Looking at (warrant), we can see that, if we focus on the proposed cognitive projects, where positive truth is a theoretical tool to investigate purely mathematical subject matters, then the proponent of positive truth should be able to employ Cieśliński’s argument from the analysis of the paradoxes as a motivation to choose theories of positive truth in their cognitive enquiry: the restriction of the unrestricted biconditionals to some subsets thereof is motivated by the argument from the paradoxes, and this seems to be enough to warrant the instrumental acceptance of positive truth. After all, positive truth is just a useful tool. Cieśliński’s reasoning suggests that the careful analysis of the paradoxes provides the agent with a warrant to accept some restriction of the \(\mathsf {T}\)-biconditionals. However, the proponent of positive truth still has to provide a motivation for positive truth explicitly.⁵⁰ I believe that in the context of the proposed cognitive projects it is very hard to see what the philosophical motivation for positive truth would be.

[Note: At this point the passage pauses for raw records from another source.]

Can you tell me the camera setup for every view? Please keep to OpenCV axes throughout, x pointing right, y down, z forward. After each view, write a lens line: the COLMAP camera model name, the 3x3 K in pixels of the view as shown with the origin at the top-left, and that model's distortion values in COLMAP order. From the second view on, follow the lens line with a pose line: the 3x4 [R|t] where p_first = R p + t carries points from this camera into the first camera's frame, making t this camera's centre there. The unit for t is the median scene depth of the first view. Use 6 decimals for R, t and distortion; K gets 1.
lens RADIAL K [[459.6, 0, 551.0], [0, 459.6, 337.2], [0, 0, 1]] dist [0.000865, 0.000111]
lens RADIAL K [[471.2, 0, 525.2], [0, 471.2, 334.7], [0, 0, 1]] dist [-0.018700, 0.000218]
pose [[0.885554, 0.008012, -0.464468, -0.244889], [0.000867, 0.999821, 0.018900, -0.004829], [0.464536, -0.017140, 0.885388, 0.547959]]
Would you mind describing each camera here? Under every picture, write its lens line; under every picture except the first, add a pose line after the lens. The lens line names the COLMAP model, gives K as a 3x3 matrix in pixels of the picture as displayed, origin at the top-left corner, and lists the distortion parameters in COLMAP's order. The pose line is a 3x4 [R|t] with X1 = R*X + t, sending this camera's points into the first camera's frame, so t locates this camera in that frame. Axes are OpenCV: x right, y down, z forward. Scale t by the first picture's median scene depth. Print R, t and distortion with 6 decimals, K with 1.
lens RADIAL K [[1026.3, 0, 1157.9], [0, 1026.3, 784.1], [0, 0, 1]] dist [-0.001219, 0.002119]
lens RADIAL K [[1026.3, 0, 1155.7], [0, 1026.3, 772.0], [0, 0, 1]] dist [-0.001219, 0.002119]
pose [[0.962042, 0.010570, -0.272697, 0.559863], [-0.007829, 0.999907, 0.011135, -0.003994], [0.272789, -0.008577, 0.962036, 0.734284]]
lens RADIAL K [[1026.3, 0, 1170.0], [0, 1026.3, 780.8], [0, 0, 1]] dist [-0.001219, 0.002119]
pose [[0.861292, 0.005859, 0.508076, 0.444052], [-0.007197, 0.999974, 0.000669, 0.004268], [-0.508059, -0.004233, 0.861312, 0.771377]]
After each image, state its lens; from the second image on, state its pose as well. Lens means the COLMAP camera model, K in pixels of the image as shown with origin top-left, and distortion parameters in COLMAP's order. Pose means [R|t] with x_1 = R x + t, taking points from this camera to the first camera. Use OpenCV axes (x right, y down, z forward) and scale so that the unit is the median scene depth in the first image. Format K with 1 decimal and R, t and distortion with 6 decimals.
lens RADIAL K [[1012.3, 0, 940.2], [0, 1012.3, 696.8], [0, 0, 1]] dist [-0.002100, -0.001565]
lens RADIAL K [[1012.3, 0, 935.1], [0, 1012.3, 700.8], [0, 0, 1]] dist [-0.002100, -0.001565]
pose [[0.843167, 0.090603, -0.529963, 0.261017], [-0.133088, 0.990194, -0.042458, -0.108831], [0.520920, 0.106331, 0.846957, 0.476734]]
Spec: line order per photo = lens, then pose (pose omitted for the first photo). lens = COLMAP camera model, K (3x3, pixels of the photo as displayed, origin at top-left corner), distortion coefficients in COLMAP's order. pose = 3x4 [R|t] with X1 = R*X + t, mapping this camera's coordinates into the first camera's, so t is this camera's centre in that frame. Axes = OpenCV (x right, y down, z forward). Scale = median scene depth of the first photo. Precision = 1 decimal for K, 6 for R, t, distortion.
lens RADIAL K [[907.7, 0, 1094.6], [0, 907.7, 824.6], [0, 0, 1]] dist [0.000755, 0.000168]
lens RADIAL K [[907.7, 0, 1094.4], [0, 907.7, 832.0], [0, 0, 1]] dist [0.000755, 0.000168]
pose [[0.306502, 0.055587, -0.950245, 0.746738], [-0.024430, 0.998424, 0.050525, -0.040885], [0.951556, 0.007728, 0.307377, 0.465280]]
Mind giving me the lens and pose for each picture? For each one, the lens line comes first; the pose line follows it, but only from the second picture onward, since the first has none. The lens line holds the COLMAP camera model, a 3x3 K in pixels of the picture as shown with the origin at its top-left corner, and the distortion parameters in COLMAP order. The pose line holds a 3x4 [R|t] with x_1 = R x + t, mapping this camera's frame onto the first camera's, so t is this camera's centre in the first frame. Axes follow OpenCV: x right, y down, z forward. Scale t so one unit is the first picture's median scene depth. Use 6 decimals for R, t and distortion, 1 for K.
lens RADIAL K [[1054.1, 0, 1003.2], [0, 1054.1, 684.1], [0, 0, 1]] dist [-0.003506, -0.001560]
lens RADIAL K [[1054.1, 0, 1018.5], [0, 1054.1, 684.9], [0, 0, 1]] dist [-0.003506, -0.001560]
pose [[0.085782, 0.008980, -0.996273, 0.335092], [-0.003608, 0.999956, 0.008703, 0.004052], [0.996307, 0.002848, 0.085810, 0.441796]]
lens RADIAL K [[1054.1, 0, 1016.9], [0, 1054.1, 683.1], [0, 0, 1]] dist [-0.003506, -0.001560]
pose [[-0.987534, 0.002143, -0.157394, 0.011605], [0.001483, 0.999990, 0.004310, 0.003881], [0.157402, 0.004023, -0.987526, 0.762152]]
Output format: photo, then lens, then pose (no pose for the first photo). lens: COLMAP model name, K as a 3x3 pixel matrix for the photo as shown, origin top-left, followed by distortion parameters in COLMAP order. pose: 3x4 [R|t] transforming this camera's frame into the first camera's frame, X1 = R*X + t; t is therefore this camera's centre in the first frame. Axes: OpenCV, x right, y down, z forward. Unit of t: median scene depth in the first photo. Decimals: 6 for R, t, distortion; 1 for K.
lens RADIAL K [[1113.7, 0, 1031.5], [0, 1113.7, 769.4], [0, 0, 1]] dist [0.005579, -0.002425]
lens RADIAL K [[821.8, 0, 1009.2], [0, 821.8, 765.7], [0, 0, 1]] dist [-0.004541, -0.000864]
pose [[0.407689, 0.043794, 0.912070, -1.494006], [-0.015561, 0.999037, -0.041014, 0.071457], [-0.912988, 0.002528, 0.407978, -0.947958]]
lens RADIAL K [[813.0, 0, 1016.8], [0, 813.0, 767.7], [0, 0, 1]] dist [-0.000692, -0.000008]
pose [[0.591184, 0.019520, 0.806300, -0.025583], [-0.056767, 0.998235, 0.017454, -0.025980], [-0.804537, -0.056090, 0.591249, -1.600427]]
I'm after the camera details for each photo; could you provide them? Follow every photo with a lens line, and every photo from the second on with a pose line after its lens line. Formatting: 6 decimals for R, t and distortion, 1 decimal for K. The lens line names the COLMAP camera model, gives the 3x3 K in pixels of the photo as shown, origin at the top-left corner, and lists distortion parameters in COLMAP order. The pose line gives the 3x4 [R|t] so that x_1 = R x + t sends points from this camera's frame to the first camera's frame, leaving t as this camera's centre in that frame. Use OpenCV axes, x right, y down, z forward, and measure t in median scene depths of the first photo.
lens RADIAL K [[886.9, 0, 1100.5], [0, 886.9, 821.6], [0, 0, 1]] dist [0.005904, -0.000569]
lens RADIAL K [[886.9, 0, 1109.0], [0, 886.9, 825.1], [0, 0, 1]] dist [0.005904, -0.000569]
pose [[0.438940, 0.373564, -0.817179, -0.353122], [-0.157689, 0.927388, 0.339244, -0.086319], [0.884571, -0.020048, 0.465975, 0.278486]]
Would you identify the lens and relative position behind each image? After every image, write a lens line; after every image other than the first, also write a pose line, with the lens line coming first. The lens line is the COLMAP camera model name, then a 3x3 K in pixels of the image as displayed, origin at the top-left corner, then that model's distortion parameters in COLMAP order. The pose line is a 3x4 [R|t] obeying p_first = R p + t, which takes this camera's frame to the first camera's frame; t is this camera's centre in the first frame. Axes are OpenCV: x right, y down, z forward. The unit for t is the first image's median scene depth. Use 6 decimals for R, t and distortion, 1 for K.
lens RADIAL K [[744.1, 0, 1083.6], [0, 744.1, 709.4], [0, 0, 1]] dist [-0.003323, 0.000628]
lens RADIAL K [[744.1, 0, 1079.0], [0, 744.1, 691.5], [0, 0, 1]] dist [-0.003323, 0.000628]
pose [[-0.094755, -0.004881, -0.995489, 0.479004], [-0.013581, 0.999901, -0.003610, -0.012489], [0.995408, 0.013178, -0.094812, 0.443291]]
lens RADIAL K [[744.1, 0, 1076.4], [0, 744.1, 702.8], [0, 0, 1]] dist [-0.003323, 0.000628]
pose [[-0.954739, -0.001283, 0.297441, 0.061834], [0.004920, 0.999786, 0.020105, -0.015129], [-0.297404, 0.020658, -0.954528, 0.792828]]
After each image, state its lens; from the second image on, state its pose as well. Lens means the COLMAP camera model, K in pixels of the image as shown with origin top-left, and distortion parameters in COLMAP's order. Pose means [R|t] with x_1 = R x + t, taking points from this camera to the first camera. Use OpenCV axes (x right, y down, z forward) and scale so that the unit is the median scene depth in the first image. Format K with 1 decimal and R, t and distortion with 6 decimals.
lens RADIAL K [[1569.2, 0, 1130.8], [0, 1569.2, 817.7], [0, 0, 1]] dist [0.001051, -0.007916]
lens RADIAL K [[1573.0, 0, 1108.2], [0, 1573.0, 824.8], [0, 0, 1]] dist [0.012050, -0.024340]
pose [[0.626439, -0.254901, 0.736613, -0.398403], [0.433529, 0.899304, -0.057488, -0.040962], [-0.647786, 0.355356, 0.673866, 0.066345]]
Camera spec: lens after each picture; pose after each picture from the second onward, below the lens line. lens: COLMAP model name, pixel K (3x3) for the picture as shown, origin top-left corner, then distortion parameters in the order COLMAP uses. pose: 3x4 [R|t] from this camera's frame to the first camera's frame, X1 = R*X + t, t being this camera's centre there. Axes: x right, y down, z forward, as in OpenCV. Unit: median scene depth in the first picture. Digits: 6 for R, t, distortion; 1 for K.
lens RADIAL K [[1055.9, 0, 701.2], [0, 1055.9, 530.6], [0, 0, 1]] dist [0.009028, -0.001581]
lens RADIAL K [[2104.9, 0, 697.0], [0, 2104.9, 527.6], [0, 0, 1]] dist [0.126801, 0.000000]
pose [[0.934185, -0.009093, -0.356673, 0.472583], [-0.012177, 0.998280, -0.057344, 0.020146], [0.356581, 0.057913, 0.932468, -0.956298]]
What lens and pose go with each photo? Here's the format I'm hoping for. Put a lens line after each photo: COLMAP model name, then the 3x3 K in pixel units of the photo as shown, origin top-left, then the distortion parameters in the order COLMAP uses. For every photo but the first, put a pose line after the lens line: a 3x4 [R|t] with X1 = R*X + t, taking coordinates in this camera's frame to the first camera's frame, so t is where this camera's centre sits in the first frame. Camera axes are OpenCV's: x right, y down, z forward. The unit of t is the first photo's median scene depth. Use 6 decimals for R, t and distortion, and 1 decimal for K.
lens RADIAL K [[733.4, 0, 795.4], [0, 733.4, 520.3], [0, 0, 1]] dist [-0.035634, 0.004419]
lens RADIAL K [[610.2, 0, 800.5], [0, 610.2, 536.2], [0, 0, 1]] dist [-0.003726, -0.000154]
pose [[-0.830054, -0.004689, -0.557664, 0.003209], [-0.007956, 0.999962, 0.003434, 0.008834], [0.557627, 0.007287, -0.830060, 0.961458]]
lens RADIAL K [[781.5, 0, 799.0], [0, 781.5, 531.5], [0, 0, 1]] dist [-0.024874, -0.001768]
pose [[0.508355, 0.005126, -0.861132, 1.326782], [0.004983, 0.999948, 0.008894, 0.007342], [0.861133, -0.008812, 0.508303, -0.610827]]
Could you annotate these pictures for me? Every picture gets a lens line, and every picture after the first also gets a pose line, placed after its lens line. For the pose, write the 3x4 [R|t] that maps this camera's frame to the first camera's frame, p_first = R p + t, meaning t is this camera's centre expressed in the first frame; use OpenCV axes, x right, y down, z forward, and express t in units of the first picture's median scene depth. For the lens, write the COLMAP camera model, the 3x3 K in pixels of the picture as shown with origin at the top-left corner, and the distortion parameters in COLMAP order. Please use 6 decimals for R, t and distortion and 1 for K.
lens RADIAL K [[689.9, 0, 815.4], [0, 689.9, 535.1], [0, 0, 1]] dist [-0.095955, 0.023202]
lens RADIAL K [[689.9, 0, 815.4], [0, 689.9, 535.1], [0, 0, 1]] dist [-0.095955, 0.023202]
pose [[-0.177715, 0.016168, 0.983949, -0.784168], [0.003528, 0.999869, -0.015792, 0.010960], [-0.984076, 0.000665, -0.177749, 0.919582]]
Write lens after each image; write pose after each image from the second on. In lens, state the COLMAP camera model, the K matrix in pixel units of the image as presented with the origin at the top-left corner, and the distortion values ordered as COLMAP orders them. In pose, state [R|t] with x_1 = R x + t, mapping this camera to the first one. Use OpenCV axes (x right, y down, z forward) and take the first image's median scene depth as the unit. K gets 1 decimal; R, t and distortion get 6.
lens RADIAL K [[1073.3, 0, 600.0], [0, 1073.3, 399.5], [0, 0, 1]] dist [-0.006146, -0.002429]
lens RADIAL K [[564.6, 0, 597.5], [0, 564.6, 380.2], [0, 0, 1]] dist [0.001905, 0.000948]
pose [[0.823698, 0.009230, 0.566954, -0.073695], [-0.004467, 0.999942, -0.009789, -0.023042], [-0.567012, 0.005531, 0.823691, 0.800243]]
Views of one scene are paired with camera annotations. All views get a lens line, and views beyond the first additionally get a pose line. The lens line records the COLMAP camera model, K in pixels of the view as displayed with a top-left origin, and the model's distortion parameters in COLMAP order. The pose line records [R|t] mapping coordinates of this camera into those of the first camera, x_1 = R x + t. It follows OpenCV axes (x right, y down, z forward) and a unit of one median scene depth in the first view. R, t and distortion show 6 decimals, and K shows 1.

Fortunately, the proponent of positive truth doesn’t need any such philosophical motivation; in the context of these cognitive projects the proponent of positive truth only needs a warrant for instrumental acceptance of positive truth, and for such warrant simple pragmatic considerations about the virtues of positive truth for the success of the project should be available to the proponent of positive truth.

With respect to (translation): given the instrumental acceptance of positive truth, the proponent of positive truth in such purely mathematical cognitive projects has good reasons to reject the translation \((*)\) given by pragmatic considerations; the translation would bring the inconsistency back, threatening the success of the cognitive enquiry.

Let me conclude with a clarification: although sketched, I think that these responses are good options available to the proponent of positive truth. However, it should be added that by focussing on instrumental acceptance the proponent of positive truth may have too easy answers to (translation) and (warrant): at the moment, she is only able to respond to these challenges via pragmatic considerations. On ther other hand, the proponent of full disquotational truth might even have a philosophical argument for her warrant to acceptance the theories of full disquotational truth: the truth predicate of full disquotational truth theories embodies, or captures, some informal concept of full disquotational truth.⁵¹

The challenge to provide a philosophical argument for the choice of positive truth and falsity, which is not simply pragmatic, is still open. I think that the proponent of positive truth and falsity might at least have the following option: she could try to understand the concept of truth as expressing some epistemic notions similar to warranted assertibility.⁵² Alternatively, one could understand truth as the stronger notion of super-assertibility.⁵³ Under these interpretations, the proponent of positive truth (and falsity) should have good philosophical reasons to reject the translation (*) and would therefore have a philosophical answer to (translation).⁵⁴

However, one would have to explain how the notion of warranted assertibility (resp. super-assertibility) motivates the choice of the positive biconditionals. Moreover, the proponent of positive truth would also have to address the usual objections against the thesis that truth can be understood as an epistemic concept.⁵⁵ After that, the proponent of positive truth would have to at least assess whether this philosophical argument for positive truth provides good answers to (warrant), (translation) and (project).